# Written request
Rewrite the lines below as a numbered list, skipping any blank lines and leaving out the pictures.

# Provided records
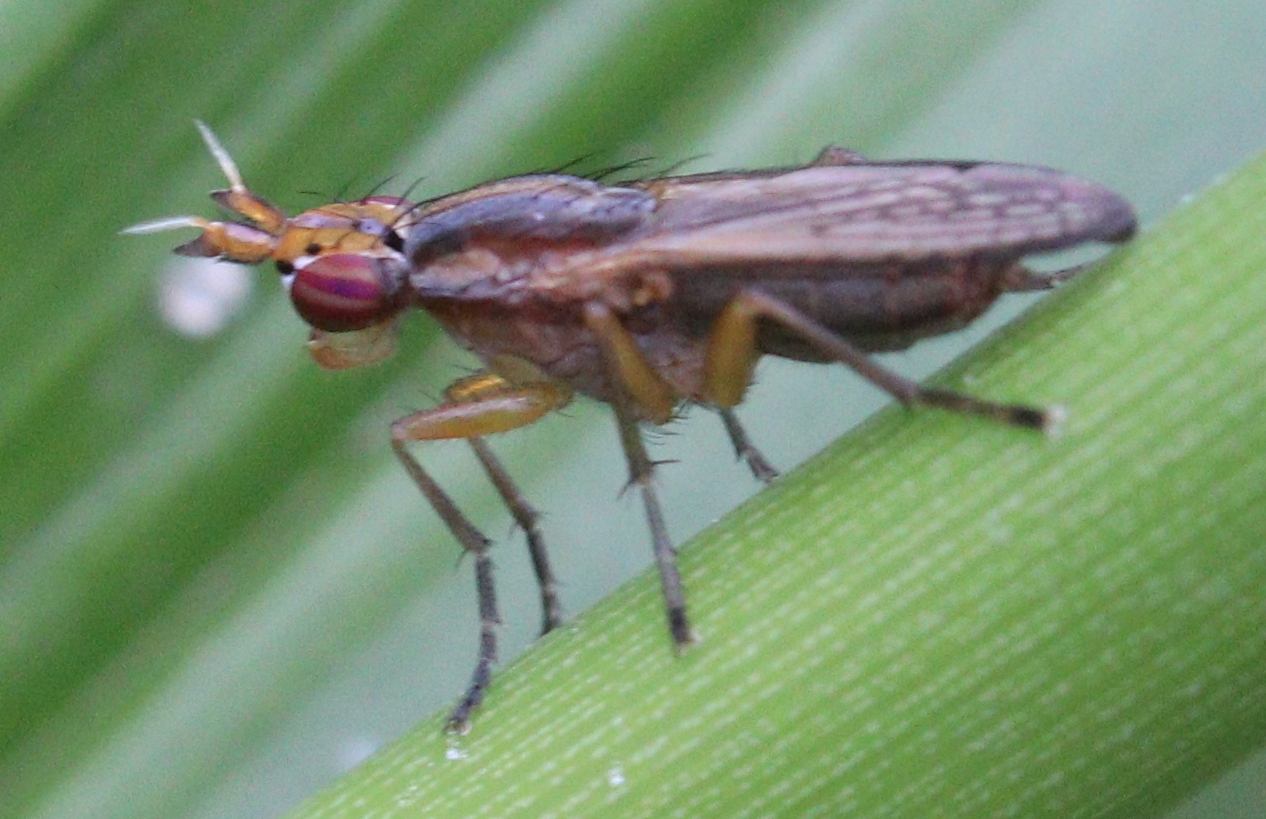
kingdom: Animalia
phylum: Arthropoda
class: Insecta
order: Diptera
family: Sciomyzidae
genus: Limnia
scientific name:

# Answer below
1. kingdom: Animalia
2. phylum: Arthropoda
3. class: Insecta
4. order: Diptera
5. family: Sciomyzidae
6. genus: Limnia
7. scientific name:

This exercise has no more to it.